== WORK ORDER ==
Quote all of the data exactly as given. Skip every picture it contains.

== COLLECTED MATERIAL ==
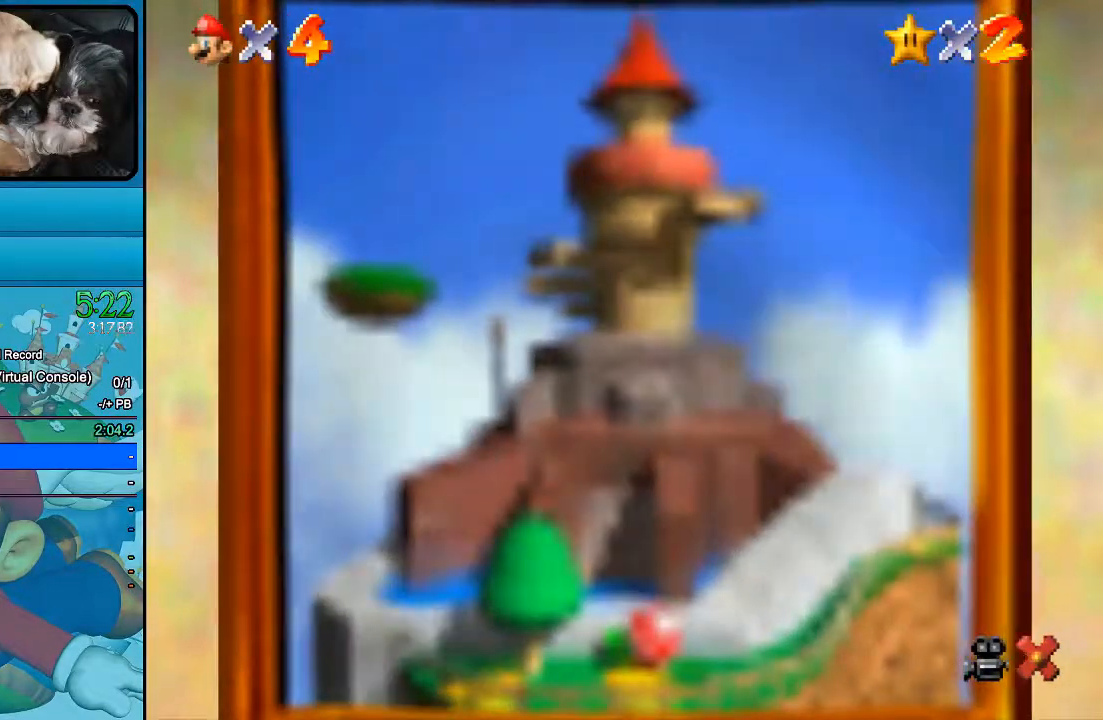
{"buttons": [], "left_stick": "center", "right_stick": "center", "events": []}
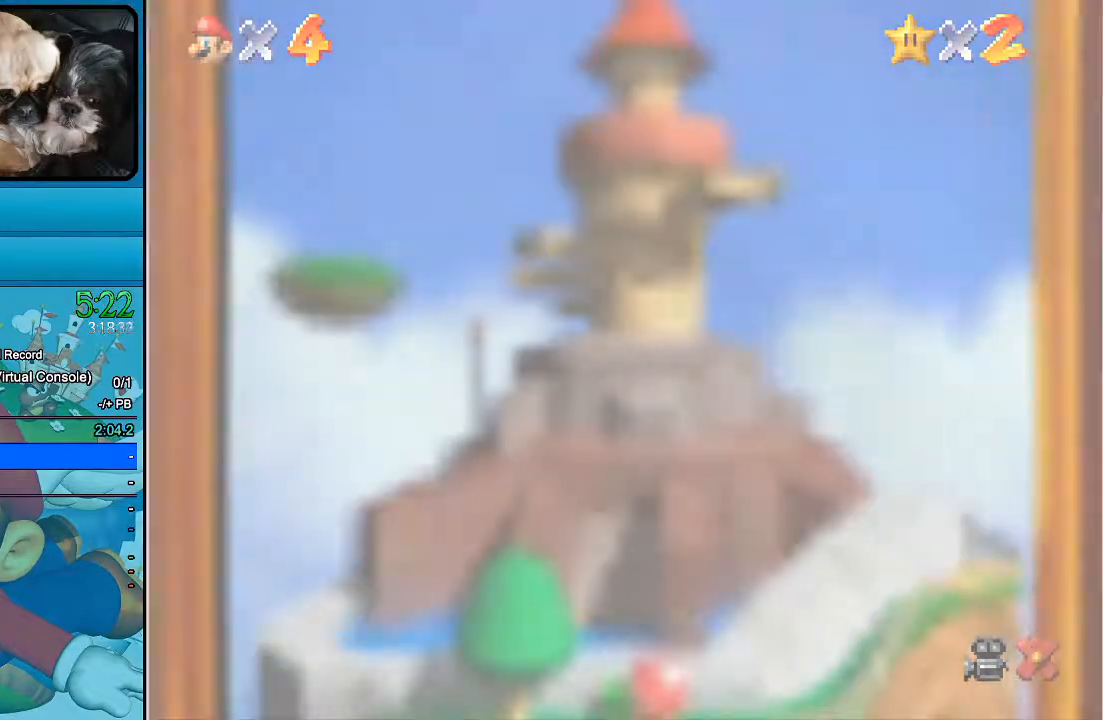
{"buttons": [], "left_stick": "center", "right_stick": "center", "events": []}
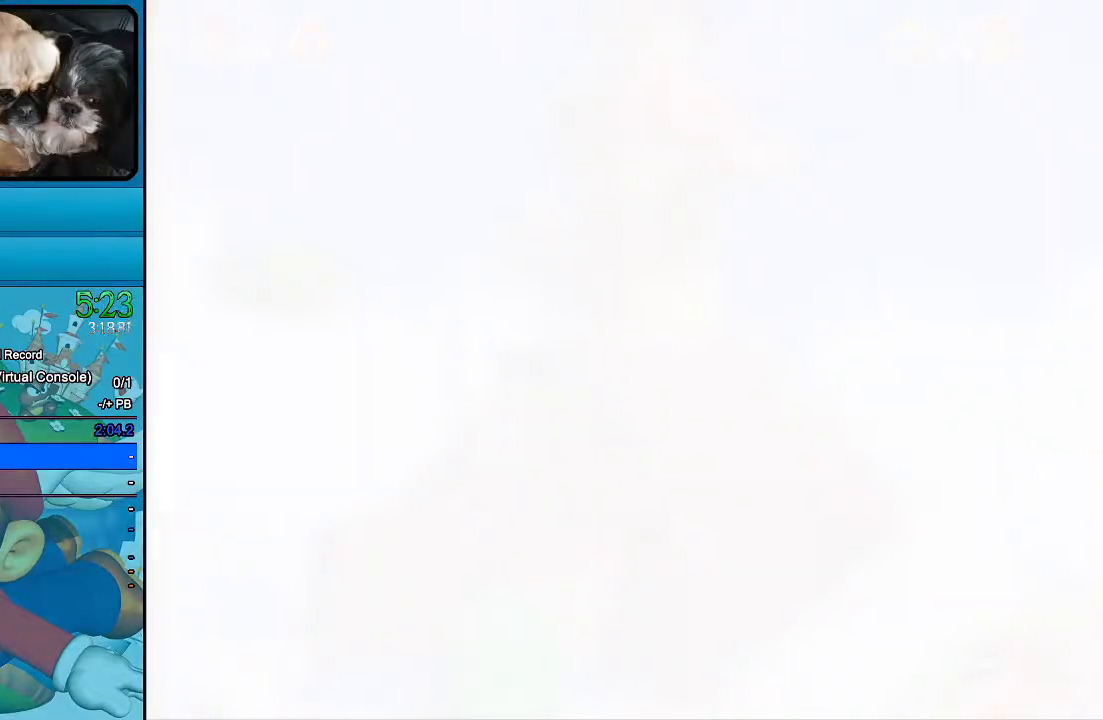
{"buttons": [], "left_stick": "center", "right_stick": "center", "events": []}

== ANSWER TO THE EXERCISE ==
{"buttons": [], "left_stick": "center", "right_stick": "center", "events": []}
{"buttons": [], "left_stick": "center", "right_stick": "center", "events": []}
{"buttons": [], "left_stick": "center", "right_stick": "center", "events": []}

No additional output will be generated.